--- WORK INSTRUCTION ---
Every entry below is to be copied exactly, with nothing left out.

--- EXCERPTED RECORDS ---
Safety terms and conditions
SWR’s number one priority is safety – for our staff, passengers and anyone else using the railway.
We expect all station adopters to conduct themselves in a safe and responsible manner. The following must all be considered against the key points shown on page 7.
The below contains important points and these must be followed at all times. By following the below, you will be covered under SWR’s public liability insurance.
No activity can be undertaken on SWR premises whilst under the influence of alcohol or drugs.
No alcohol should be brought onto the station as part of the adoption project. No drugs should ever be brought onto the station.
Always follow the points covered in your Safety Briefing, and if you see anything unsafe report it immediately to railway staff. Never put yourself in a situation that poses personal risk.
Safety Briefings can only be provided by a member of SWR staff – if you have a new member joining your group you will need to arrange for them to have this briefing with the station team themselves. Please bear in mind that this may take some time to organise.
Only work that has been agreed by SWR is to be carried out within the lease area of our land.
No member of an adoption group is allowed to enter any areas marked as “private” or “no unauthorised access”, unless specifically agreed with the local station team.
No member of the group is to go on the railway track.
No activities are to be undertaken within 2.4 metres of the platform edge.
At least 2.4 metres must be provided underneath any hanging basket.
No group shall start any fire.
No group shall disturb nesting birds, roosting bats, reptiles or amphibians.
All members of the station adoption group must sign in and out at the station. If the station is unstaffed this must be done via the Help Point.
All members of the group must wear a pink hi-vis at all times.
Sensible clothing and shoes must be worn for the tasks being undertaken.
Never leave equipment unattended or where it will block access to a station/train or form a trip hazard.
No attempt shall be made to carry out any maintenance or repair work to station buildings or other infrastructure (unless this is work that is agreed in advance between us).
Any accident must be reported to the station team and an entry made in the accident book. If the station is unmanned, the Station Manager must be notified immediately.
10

--- ANSWER BOX ---
Safety terms and conditions
SWR’s number one priority is safety – for our staff, passengers and anyone else using the railway.
We expect all station adopters to conduct themselves in a safe and responsible manner. The following must all be considered against the key points shown on page 7.
The below contains important points and these must be followed at all times. By following the below, you will be covered under SWR’s public liability insurance.
No activity can be undertaken on SWR premises whilst under the influence of alcohol or drugs.
No alcohol should be brought onto the station as part of the adoption project. No drugs should ever be brought onto the station.
Always follow the points covered in your Safety Briefing, and if you see anything unsafe report it immediately to railway staff. Never put yourself in a situation that poses personal risk.
Safety Briefings can only be provided by a member of SWR staff – if you have a new member joining your group you will need to arrange for them to have this briefing with the station team themselves. Please bear in mind that this may take some time to organise.
Only work that has been agreed by SWR is to be carried out within the lease area of our land.
No member of an adoption group is allowed to enter any areas marked as “private” or “no unauthorised access”, unless specifically agreed with the local station team.
No member of the group is to go on the railway track.
No activities are to be undertaken within 2.4 metres of the platform edge.
At least 2.4 metres must be provided underneath any hanging basket.
No group shall start any fire.
No group shall disturb nesting birds, roosting bats, reptiles or amphibians.
All members of the station adoption group must sign in and out at the station. If the station is unstaffed this must be done via the Help Point.
All members of the group must wear a pink hi-vis at all times.
Sensible clothing and shoes must be worn for the tasks being undertaken.
Never leave equipment unattended or where it will block access to a station/train or form a trip hazard.
No attempt shall be made to carry out any maintenance or repair work to station buildings or other infrastructure (unless this is work that is agreed in advance between us).
Any accident must be reported to the station team and an entry made in the accident book. If the station is unmanned, the Station Manager must be notified immediately.
10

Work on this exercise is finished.